Benjamin Franklin. The Enlightenment in America was best represented by Benjamin Franklin, who clearly believed that the human condition could be improved through science. He founded the American Philosophical Society, the first truly scientific society in the colonies, and his academy grew into the University of Pennsylvania, the only college established in the eighteenth century that had no ties to a religious denomination. Franklin's new wood stove (1742) improved heating and ventilation in colonial homes, and his experiments with electricity led to the invention of the lightning rod (1752). Although a deist himself, Franklin was curious about the religious revival that swept through the colonies from the 1740s into the 1770s.

The Great Awakening and its impact. The Great Awakening grew out of the sense that religion was becoming an increasingly unimportant part of people's lives. In practical terms, this may well have been true. In Virginia, the most populous colony, the supply of ministers compared to the potential number of congregants was small, and churches in the backcountry were rare. The religious revival's leading figures were the Congregationalist minister Jonathan Edwards and the English evangelist George Whitefield, both dynamic preachers. Edwards was renowned for his “fire and brimstone” sermons that warned sinners about the fate God had in store for them if they did not repent. On numerous trips to the colonies beginning in 1738, Whitefield brought his message about the need for each individual to experience a “new birth” on the path to personal salvation (what today's fundamentalist Christians call being “born again”).

In sharp contrast to the Enlightenment, the Great Awakening took on the proportions of a mass movement. Tens of thousands of people came to hear Whitefield preach as he moved from town to town, often holding meetings in the open or under tents, and he became a household name throughout the colonies. Moreover, the Great Awakening appealed to the heart, not the head. One of the reasons for its success was the emotion and drama that the revivalists brought to religion.
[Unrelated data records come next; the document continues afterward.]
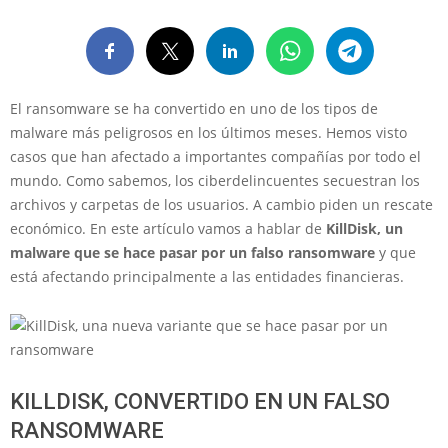
El ransomware se ha convertido en uno de los tipos de
malware más peligrosos en los últimos meses. Hemos visto
casos que han afectado a importantes compañías por todo el
mundo. Como sabemos, los ciberdelincuentes secuestran los
archivos y carpetas de los usuarios. A cambio piden un rescate
económico. En este artículo vamos a hablar de
KillDisk, un
malware que se hace pasar por un falso ransomware
y que
está afectando principalmente a las entidades financieras.
KILLDISK, CONVERTIDO EN UN FALSO
RANSOMWARE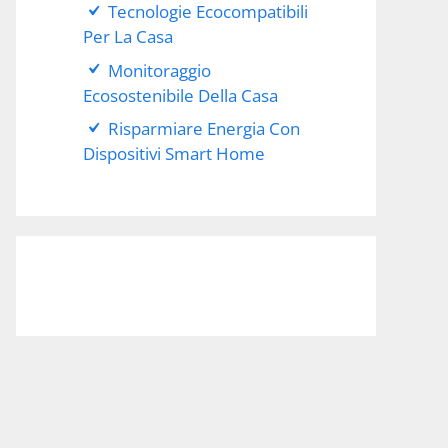
Tecnologie Ecocompatibili
Per La Casa
Monitoraggio
Ecosostenibile Della Casa
Risparmiare Energia Con
Dispositivi Smart Home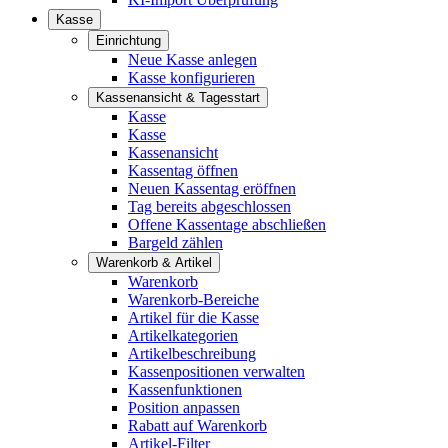
Kasse
Einrichtung
Neue Kasse anlegen
Kasse konfigurieren
Kassenansicht & Tagesstart
Kasse
Kasse
Kassenansicht
Kassentag öffnen
Neuen Kassentag eröffnen
Tag bereits abgeschlossen
Offene Kassentage abschließen
Bargeld zählen
Warenkorb & Artikel
Warenkorb
Warenkorb-Bereiche
Artikel für die Kasse
Artikelkategorien
Artikelbeschreibung
Kassenpositionen verwalten
Kassenfunktionen
Position anpassen
Rabatt auf Warenkorb
Artikel-Filter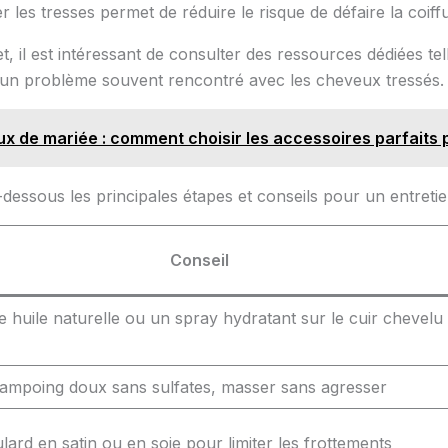
er les tresses permet de réduire le risque de défaire la coi
 il est intéressant de consulter des ressources dédiées tell
 un problème souvent rencontré avec les cheveux tressés.
x de mariée : comment choisir les accessoires parfaits p
dessous les principales étapes et conseils pour un entretie
Conseil
 huile naturelle ou un spray hydratant sur le cuir chevelu 
shampoing doux sans sulfates, masser sans agresser
lard en satin ou en soie pour limiter les frottements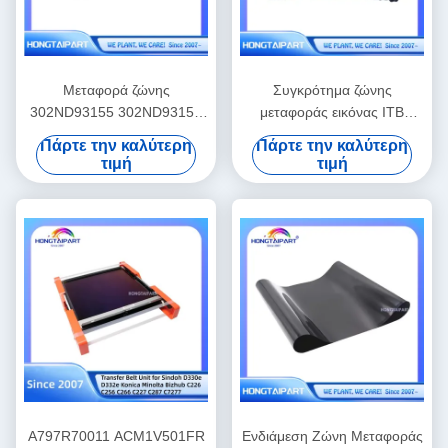
Μεταφορά ζώνης
Συγκρότημα ζώνης
302ND93155 302ND93150
μεταφοράς εικόνας ITB
TR8550 TR8350 Για την
B5L24-67901 RM2-6576-
Πάρτε την καλύτερη
Πάρτε την καλύτερη
Kyocera Taskalfa 2552ci
000 για H P M577 M578
τιμή
τιμή
2553ci 3252ci 3253ci 3552ci
M552 M553 M554 M555 Kit
4052ci 4053ci 5052ci 5053ci
ζώνης μεταφοράς
6052ci 6053ci
A797R70011 ACM1V501FR
Ενδιάμεση Ζώνη Μεταφοράς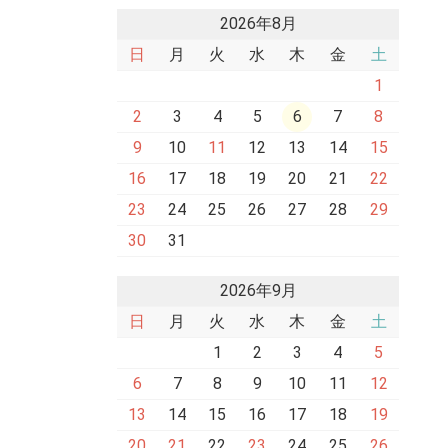
2026年8月
日
月
火
水
木
金
土
1
2
3
4
5
6
7
8
9
10
11
12
13
14
15
16
17
18
19
20
21
22
23
24
25
26
27
28
29
30
31
2026年9月
日
月
火
水
木
金
土
1
2
3
4
5
6
7
8
9
10
11
12
13
14
15
16
17
18
19
20
21
22
23
24
25
26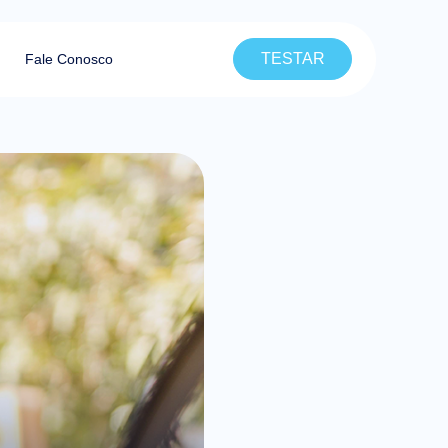
TESTAR
Fale Conosco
The highlight of many of the services was the ecstatic personal testimony of those who had experienced a “new birth.”

There is little doubt that the Great Awakening contributed to an increase in church membership and the creation of new churches. Congregations often split between the opponents (“Old Lights”) and the supporters (“New Lights”) of the religious revival. Slaves and Indians converted to Christianity in significant numbers for the first time, and the more evangelical sects, such as the Baptist and Methodist, grew. A rough estimate puts the number of religious organizations in the colonies in 1775 at more than three thousand. At the same time, the Great Awakening promoted religious pluralism. As the road to salvation was opened to everyone through personal conversion, doctrinal differences among the Protestant denominations became less important.

The religious movement is also often credited with encouraging the creation of new institutions of higher learning. Princeton University, founded as the College of New Jersey in 1746, grew out of the early revivalist William Tennent's Log College. Others established during the Great Awakening include Columbia University (King's College, 1754, Anglican), Brown University (Rhode Island College, 1764, Baptist), Rutgers (Queens College, 1766, Dutch Reformed), and Dartmouth College (1769, Congregationalist).

What impact did the Enlightenment have on society?

The Enlightenment produced numerous books, essays, inventions, scientific discoveries, laws, wars and revolutions. The American and French Revolutions were directly inspired by Enlightenment ideals and respectively marked the peak of its influence and the beginning of its decline.

What was the most important effect of the Enlightenment and Great Awakening?

The Enlightenment and the Great Awakening greatly influenced the republic ideals of America by emphasizing the importance of reason and virtue, stressing that religion, reason, and virtue can coexist, and changing the colonists' views of politics, religion, and humanity.